CROWLEY TO TAKE BREAK AFTER 40 YEARS

Thursday 23 September 2010

Retired Southport coach Craig Crowley will take a year off from football to re-charge the batteries after 40 years of constant involvement in the game.

Crowley admitted his last five years in charge of the Sharks had been far tougher than he expected going into the role.

“I always thought that to be coach of Southport would be a pretty easy gig, but it is far more taxing because of the expectations there,” he said.

“That expectation is pretty much to play in the grand final every year or two.”

Crowley won two premierships, finished second once, and third the last two years in his 107-game coaching stint, at which time he became the first man to both play and coach 100 games with the Sharks.

Ironically, it is an identical record to Morningside master coach John Blair over the same period.

Crowley, who never once refused an interview request during the Sharks’ tough losing sequence late in the season and always spoke in a measured manner, was the first to put his hand up and say the team did not measure up in 2010.

“I believe, and the club believes, that we had a reasonably strong list this season and probably should have produced better,” he said.

Crowley agreed the quality of the competition was improving every year to challenge the traditional super-power Sharks.

“The top four sides this year were all very good,” he said. “We wanted the competition to get stronger and it has.”

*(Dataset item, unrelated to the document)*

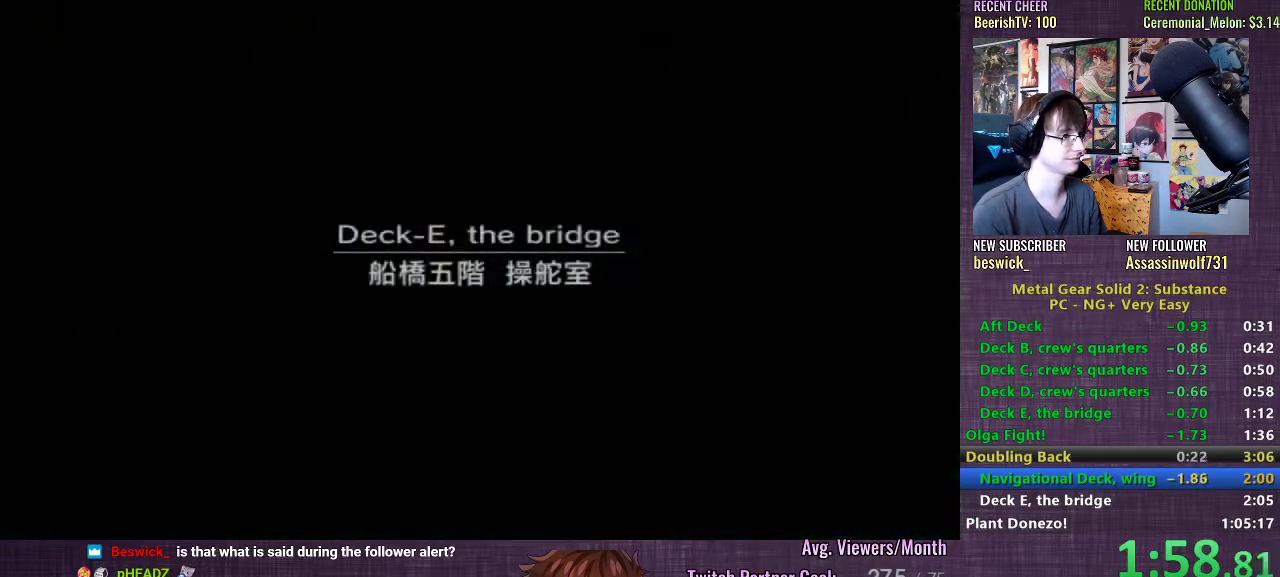
{"buttons": [], "left_stick": "center", "right_stick": "center", "events": [[17, "CROSS", "down"], [133, "CROSS", "up"], [217, "CROSS", "down"], [317, "CROSS", "up"], [417, "CROSS", "down"], [500, "CROSS", "up"]]}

Crowley added the ongoing presence of Labrador and Broadbeach in the QAFL was no impacting on the Sharks, who prior to 1997 had a monopoly on quality players lured to the Gold Coast.

The Broadbeach job is up for grabs for next season, but Crowley said he would not be applying.

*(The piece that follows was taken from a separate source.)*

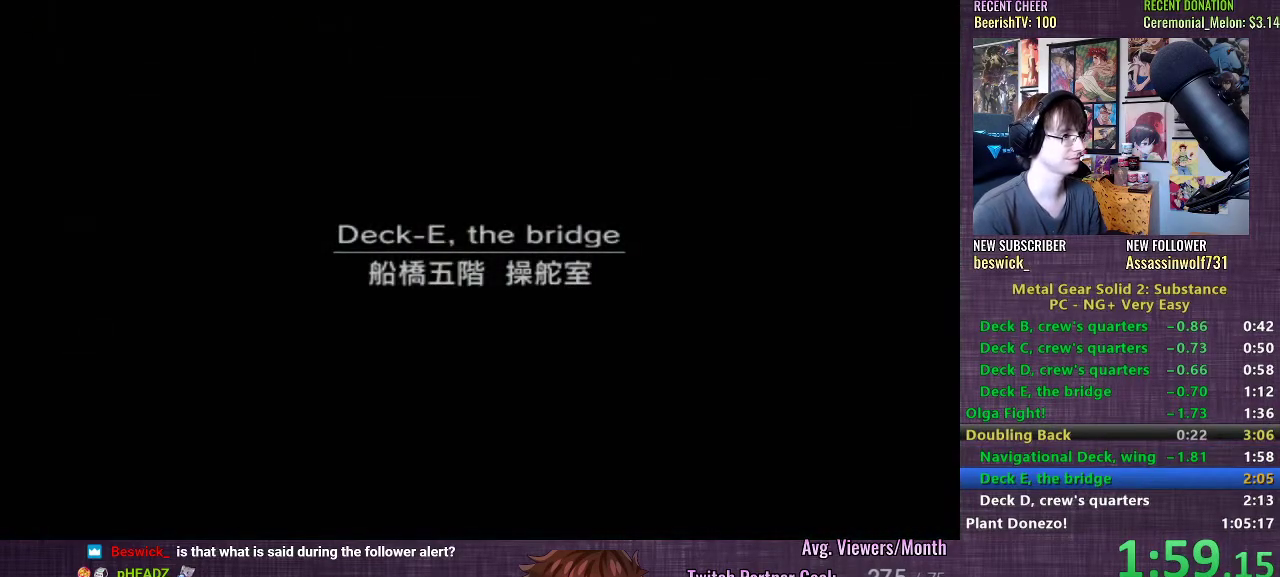
{"buttons": [], "left_stick": "right", "right_stick": "center", "events": [[100, "CROSS", "down"], [150, "CROSS", "up"], [250, "CROSS", "down"], [317, "CROSS", "up"], [467, "left_stick", "right"]]}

“I’m going to have a year off, I haven’t had one off since I was eight,” he said. “I’ve been through that pleasurable grind of going to training night after night for 40 years and it’s time to give a bit back to my family.”

Crowley’s two premierships were the highlight of his coaching career, plus having had some influence on a number of young players who have graduated to the AFL system.

In 2006, he moulded a team brimful of teenagers into a premiership-winning unit, while he again had a significant influence in 2008 when a plan to wear down lone Morningside ruckman Jacob Gough paid dividends in the last 15 minutes of the grand final.

Crowley will undergo a level 3 coaching course shortly and is keen to continue his involvement with the State team program, where he has been an assistant for the past three years.